• **WORK INSTRUCTION 1**
From the snow leopard article, write out word for word the passage beginning with "Can you spot" and ending with "of the herd.".
• **WORK INSTRUCTION 2**
According to the snow leopard article, why was capturing the kill so exciting for Adam Riley personally? Answer in one to three sentences.
• **WORK INSTRUCTION 3**
Decide whether each statement agrees with the snow leopard article: (a) The photos were taken in Hemis national park. (b) The leopard chased the oldest of the cut-off sheep. (c) The snow leopard is nicknamed the Grey Ghost of the Himalayas. Answer yes or no for each and quote the words from the article that decide it.

• **TEXT FOR ANALYSIS**

Wild snow leopard: First ever photos of rare big cat killing prey

AOL Travel
Caters News Agency
Caters News Agency

Can you spot the leopard in this photo? These amazing pics are believed to be the first ever taken of the ultra-rare snow leopard making a kill.

The images show the big cat, nicknamed the Grey Ghost of the Himalayas, as it stalks its blue sheep prey right until it drags its victim to be eaten. Words and photos: Caters.

Photographer Adam Riley captured the photos while leading a tour in India's largest national park, Hemis, in the north east of the country.

The lone cat starts by peering over its rocky bed at its prey below and continues to stalk them while three become cut off from the rest of the herd.

In a whirlwind of gravel and dust the leopard leaps from 50m from its hideout and chases the youngest up and then down a steep rock face before pouncing for the jugular.

Adam said: "To capture this moment was a mixture of intense exhilaration and tremendous relief!

"I have worked with big cats most of my career and having led the tours I know how elusive snow leopards can be.

"I have never managed to photograph a snow leopard before, let alone a kill, so it was really exciting for me personally.

"When people first saw the Snow Leopard the relief and joy was incredible; there were high fives, hugs and huge smiles!

[Collected data entries]
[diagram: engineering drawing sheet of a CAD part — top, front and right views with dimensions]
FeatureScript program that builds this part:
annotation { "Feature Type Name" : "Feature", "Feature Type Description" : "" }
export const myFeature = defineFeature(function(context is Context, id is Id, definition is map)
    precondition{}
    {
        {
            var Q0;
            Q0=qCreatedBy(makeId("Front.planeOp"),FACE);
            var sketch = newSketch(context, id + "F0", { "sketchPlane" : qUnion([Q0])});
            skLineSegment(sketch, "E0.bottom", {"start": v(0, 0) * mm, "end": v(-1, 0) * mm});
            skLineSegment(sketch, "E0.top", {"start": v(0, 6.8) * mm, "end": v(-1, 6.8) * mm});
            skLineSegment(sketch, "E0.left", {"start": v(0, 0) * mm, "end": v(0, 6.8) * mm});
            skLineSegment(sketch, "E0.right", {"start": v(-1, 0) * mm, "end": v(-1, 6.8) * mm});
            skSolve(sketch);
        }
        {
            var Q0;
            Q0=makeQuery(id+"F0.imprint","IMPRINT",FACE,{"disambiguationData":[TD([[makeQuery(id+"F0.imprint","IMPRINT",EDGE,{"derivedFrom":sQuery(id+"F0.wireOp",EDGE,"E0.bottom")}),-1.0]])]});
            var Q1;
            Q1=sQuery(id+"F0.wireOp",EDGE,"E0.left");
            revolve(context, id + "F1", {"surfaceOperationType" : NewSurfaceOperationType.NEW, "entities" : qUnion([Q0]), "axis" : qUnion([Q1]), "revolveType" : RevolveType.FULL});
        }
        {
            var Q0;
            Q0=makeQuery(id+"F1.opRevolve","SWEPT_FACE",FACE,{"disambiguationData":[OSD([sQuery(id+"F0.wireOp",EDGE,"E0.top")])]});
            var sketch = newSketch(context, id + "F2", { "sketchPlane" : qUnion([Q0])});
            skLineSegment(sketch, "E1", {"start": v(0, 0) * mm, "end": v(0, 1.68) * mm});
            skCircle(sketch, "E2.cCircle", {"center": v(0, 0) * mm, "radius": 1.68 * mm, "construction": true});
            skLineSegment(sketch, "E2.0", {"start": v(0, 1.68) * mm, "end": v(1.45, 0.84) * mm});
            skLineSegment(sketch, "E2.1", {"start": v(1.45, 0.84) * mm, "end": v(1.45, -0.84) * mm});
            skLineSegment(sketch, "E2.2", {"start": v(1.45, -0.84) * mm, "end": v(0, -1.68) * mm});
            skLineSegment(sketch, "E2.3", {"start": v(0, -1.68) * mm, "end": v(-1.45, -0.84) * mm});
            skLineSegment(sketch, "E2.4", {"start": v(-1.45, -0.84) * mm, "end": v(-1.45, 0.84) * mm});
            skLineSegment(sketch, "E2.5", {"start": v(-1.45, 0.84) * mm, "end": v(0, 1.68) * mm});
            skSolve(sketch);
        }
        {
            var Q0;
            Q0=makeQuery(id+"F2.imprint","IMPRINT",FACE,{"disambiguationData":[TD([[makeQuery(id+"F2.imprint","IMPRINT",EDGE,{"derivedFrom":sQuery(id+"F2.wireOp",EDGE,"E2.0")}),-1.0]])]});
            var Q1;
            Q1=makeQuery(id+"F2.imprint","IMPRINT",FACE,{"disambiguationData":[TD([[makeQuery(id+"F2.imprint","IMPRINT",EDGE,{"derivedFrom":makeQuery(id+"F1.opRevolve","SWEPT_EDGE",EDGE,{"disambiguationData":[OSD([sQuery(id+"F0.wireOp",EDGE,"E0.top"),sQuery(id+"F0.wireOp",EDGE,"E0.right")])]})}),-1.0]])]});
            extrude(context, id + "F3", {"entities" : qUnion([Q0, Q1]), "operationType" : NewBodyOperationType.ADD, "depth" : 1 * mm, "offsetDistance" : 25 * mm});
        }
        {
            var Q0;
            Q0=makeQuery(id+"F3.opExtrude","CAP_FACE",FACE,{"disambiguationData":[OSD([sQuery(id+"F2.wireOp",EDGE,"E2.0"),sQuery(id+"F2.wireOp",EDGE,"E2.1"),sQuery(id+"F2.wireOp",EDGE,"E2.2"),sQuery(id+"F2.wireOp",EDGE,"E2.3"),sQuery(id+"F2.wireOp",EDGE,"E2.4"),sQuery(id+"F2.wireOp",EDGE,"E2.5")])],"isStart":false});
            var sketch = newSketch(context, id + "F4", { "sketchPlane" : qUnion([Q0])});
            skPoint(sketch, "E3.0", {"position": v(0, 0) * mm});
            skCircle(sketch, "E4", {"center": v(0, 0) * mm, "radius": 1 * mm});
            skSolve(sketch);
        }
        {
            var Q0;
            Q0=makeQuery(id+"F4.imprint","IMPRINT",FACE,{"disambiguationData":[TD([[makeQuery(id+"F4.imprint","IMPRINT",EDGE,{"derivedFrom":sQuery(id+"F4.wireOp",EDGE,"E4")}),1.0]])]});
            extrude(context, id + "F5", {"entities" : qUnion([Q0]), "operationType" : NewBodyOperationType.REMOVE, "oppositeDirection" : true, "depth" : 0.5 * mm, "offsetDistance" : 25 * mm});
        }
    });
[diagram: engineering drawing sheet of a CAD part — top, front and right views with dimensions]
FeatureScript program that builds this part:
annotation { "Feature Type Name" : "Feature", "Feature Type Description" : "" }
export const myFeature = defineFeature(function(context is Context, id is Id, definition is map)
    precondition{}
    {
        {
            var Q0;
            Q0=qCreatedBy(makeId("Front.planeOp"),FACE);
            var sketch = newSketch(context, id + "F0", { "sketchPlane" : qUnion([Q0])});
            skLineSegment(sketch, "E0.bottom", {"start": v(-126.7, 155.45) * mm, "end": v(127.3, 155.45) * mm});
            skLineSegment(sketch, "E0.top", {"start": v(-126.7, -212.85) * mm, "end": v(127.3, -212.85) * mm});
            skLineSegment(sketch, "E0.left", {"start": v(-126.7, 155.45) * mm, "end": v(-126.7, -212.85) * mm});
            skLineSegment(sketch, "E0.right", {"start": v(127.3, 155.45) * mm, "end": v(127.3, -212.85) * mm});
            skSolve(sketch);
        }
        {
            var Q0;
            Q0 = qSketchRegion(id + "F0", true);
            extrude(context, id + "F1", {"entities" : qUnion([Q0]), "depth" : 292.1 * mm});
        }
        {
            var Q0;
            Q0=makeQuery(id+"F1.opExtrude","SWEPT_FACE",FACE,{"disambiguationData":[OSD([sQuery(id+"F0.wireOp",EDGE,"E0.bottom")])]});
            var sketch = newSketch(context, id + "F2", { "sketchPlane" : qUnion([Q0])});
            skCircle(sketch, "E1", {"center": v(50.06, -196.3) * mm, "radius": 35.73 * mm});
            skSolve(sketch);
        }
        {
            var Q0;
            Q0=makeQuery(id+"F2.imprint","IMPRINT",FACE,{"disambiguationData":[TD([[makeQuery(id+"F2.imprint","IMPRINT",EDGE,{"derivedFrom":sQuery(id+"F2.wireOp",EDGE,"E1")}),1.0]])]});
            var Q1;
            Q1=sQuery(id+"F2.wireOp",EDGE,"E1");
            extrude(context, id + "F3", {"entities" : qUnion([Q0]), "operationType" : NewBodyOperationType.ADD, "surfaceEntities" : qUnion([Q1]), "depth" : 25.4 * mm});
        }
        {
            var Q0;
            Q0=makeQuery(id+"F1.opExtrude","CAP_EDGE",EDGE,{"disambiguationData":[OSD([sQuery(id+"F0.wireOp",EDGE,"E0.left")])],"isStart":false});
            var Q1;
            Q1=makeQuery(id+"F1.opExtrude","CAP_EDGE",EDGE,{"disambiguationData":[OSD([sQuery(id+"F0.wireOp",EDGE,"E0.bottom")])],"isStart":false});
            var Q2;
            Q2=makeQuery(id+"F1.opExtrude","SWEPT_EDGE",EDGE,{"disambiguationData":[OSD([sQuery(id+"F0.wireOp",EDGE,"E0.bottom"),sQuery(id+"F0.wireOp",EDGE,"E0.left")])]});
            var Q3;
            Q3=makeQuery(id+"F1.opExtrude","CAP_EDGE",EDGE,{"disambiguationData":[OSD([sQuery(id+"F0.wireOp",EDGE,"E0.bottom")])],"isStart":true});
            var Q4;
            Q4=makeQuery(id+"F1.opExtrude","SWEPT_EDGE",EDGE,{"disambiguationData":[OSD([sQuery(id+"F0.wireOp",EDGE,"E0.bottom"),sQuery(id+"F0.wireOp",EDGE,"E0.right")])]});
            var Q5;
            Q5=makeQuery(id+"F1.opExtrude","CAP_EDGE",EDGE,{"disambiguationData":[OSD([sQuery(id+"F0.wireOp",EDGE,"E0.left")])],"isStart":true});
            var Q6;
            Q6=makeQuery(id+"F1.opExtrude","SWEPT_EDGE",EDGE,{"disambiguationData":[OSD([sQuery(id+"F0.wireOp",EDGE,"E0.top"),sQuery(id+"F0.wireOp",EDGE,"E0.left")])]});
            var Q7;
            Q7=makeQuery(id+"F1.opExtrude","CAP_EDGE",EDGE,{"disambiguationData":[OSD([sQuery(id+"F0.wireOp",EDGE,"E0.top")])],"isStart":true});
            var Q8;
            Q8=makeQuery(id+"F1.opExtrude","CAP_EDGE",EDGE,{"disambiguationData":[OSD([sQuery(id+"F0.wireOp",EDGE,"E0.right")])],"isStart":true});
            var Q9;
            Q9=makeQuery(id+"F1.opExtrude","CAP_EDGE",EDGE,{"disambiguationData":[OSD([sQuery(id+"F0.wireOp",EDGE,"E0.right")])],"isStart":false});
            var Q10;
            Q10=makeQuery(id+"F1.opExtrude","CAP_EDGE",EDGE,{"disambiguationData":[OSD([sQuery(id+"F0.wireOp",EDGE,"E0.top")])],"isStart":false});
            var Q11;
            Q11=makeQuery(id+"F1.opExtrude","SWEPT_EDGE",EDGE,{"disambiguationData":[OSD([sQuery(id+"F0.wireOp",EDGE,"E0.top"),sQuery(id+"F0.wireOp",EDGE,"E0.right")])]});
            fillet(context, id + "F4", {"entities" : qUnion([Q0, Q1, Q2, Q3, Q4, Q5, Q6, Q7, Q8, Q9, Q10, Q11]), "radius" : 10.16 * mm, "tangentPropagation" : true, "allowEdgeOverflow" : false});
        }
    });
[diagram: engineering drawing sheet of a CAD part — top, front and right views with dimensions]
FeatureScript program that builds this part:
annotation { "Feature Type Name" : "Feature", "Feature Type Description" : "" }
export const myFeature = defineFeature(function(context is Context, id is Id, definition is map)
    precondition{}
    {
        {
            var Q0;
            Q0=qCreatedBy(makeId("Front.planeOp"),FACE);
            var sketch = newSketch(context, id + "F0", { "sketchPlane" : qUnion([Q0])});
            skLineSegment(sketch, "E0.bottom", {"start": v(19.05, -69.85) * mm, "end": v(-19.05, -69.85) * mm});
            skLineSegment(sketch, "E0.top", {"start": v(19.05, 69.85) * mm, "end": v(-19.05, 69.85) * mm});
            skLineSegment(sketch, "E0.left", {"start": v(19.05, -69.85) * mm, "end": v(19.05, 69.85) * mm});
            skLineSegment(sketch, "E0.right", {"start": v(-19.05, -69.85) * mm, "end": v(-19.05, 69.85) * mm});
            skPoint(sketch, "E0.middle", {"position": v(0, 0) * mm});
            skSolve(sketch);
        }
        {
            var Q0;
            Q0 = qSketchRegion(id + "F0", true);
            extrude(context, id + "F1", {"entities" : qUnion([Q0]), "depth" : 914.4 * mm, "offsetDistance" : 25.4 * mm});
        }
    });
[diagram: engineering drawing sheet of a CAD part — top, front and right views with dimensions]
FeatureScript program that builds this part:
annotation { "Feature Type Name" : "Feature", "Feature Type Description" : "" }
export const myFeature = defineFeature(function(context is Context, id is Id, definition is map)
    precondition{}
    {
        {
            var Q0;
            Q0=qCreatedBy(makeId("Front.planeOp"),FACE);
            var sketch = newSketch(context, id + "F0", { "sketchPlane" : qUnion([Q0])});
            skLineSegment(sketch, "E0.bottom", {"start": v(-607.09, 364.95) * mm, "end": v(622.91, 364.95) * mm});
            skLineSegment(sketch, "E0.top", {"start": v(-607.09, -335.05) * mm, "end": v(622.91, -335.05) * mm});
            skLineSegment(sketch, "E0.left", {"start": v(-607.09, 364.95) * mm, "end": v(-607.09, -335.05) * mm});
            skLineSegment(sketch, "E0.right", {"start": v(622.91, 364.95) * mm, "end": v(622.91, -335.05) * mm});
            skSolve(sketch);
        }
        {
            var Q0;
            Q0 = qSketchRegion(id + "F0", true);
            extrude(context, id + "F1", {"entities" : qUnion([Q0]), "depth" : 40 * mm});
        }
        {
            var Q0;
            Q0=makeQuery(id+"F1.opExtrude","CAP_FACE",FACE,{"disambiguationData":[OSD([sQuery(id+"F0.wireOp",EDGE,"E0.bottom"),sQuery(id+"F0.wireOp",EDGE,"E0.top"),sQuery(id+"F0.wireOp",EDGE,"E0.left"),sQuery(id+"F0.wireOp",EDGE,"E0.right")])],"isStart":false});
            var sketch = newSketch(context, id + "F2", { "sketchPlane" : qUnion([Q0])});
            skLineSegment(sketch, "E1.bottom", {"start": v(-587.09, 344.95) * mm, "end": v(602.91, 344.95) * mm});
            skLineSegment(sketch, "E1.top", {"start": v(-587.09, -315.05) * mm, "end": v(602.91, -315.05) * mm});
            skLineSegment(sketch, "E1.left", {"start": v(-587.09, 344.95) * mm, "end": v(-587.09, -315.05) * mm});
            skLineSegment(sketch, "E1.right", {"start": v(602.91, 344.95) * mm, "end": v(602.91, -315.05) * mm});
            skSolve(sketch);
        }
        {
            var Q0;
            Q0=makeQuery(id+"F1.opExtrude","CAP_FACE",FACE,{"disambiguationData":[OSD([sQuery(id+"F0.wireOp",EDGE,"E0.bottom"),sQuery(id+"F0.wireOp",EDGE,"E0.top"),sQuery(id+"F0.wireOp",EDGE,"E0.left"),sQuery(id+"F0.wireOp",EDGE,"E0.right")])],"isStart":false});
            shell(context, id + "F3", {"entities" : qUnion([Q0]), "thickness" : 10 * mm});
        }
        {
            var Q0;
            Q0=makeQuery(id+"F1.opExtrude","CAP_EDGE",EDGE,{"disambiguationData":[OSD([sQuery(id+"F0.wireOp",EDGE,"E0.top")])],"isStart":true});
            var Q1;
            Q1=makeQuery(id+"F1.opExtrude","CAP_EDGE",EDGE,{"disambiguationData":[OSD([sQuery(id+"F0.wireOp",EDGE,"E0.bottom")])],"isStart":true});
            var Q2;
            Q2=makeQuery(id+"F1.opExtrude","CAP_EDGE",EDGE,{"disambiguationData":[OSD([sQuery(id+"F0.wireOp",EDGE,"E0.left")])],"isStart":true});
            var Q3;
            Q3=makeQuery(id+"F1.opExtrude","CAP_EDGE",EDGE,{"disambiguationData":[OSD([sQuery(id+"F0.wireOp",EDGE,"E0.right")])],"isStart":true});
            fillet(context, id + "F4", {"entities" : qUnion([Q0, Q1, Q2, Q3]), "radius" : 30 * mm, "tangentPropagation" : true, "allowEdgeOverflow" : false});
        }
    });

• **RESPONSE AREA 1**
Can you spot the leopard in this photo? These amazing pics are believed to be the first ever taken of the ultra-rare snow leopard making a kill.

The images show the big cat, nicknamed the Grey Ghost of the Himalayas, as it stalks its blue sheep prey right until it drags its victim to be eaten. Words and photos: Caters.

Photographer Adam Riley captured the photos while leading a tour in India's largest national park, Hemis, in the north east of the country.

The lone cat starts by peering over its rocky bed at its prey below and continues to stalk them while three become cut off from the rest of the herd.

• **RESPONSE AREA 2**
It was personally exciting for him because he had never managed to photograph a snow leopard before, much less a kill.

• **RESPONSE AREA 3**
(a) Yes: "India's largest national park, Hemis"
(b) No: "chases the youngest up and then down a steep rock face"
(c) Yes: "nicknamed the Grey Ghost of the Himalayas"